Once the dynamic hashing structures (the in-memory tree and the on-disk buck
file) are created, the program is to process a simple variety of query using
your dynamic hashing index. Prompt the user to enter a sequence of a Trip
Total suffixes (e.g., a Trip Total of $6.70 has potential suffixes of 0, 70,
670, 0670, etc.). Your program should display the Trip ID and Trip Total
fields associated with the given suffix and the total number of records that
were printed. Sequentially scanning the binary file to find the matching
records is not acceptable the querying must use your index. Display the Trip
ID and Trip Total fields using the same output format you used for Program #1.
Data
The binary file to be indexed is to be the one your PartA.java program from
Program #1 creates. If you need to make changes to PartA.java to create a
correct binary file for this program to index, be sure to submit your updated
PartA.java in addition to this program.
The queries will consist of suffixes as described above. Suffixes of no digits
and of a ridiculously large quantity of digits should all be handled
reasonably.
As for dreaming up queries for testing, that’s up to you. We’ll test with a
variety of query strings, of course, to make sure that your code is operating
correctly and robustly. Thus, so should you.
Output
Apart from the various prompts to the user, the only displayed output from
your program should be the query results. After the list of records, display a
count of the number of records that match each query: “# records matched your
query.”
Hand In
You are required to submit your completed program file(s) using the turnin
facility on lectura.
The submission folder is cs460p2. Instructions are available from the document
of submission instructions linked to the class web page. Because we will be
grading your program on lectura, it needs to run on lectura. This means that
you need to test it on lectura. Name your main program source file Prog2.java
so that we don’t have to guess which files to compile, but feel free to split
up your code over additional files if you feel that doing so is appropriate.
Submit each file as-is; that is, do not ‘package’ them into ZIP or TAR files.
Want to Learn More?
- There aren’t many examples of our version of Dynamic Hashing available. I refer to this type of external hashing as “Dynamic Hashing” to distinguish it from Extendible Hashing, which is more well-known. But, really, Extendible Hashing is an example of the general concept of dynamic hashing, too.
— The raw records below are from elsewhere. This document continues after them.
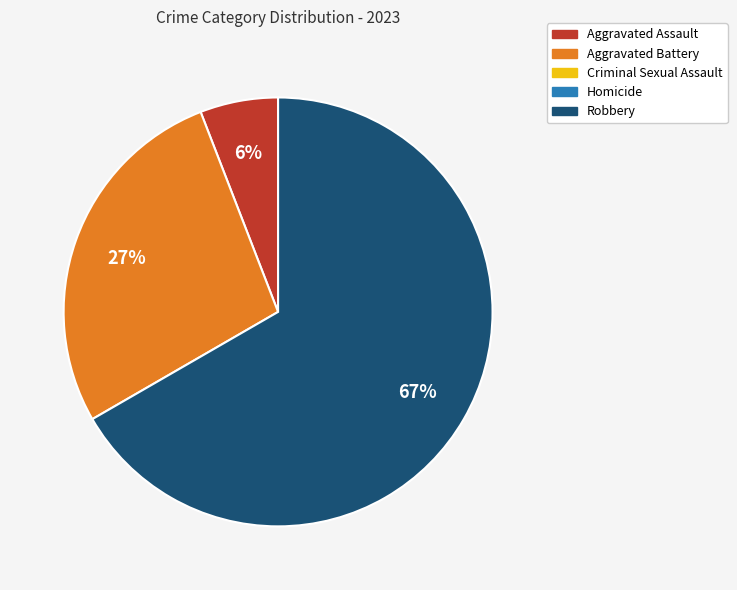

To the nearest percent, what is the average slice percentage?

33%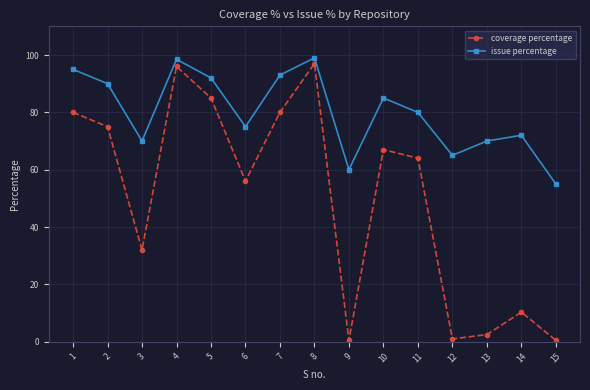

What is the maximum value for issue percentage?

99.0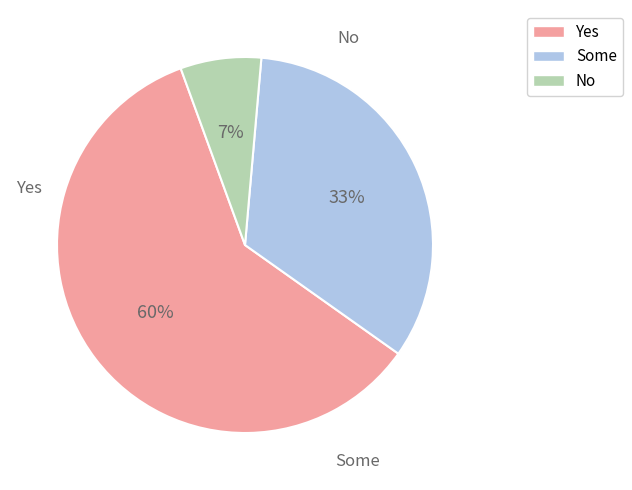

Count the number of slices in the pie.

3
Other Requirements and Hints:
- It is possible that a bucket size of 1,000 records might prove to be insufficient, given that the data is far from uniformly distributed (many Trip Totals end in “5”, for example). If so, use Piazza to work with your classmates to determine an adequate (but not wastefully large!) bucket capacity, and use it.
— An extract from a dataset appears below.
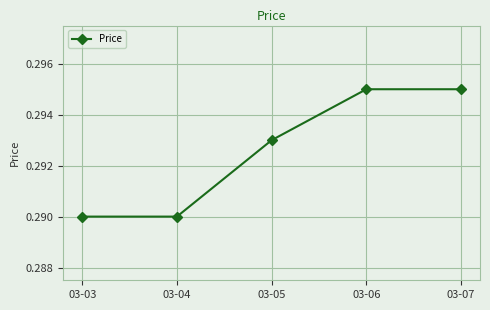

Is it true that the value at 03-03 is 0.5?

False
- Work on just a part of the program at a time; don’t try to code it all before you test any of it. Don’t be afraid to do things a little bit backwards; for example, it’s nice to have a crude query algorithm in place to help you test the construction of your index.
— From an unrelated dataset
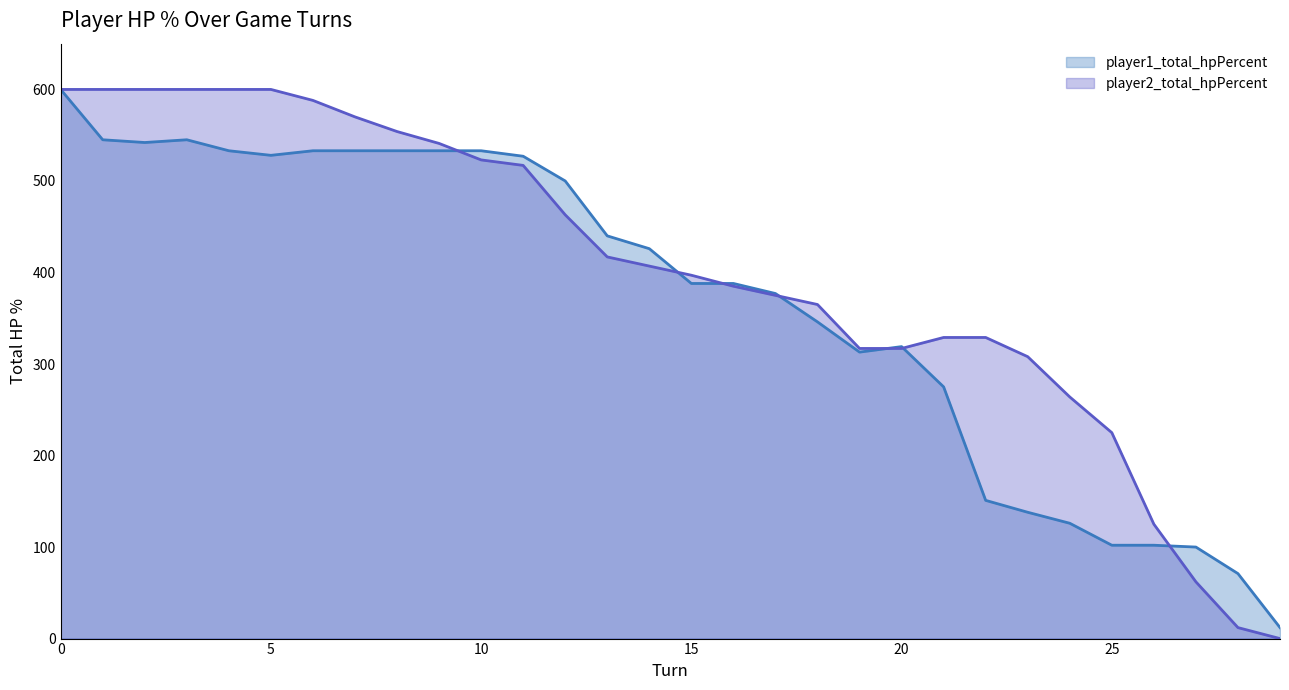

Reading right to left, extract all data points from this chart.

player1_total_hpPercent: 12	71	100	102	102	126	138	151	275	319	313	346	377	388	388	426	440	500	527	533	533	533	533	533	528	533	545	542	545	600
player2_total_hpPercent: 0	12	62	125	225	264	308	329	329	317	317	365	375	385	397	407	417	463	517	523	541	554	570	588	600	600	600	600	600	600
- You can make debugging easier by using only a small amount of carefully selected data - and very small buckets - as you develop the code. Switch to the complete data file and full-size buckets when everything seems to be working.
- Repeating one of my standard pieces of advice: Comment your code according to the style guidelines as you write the code (not in the last few hours before the due date and time!). Doing this makes writing documentation far less tedious.
- As always: Start early! There’s plenty to do here.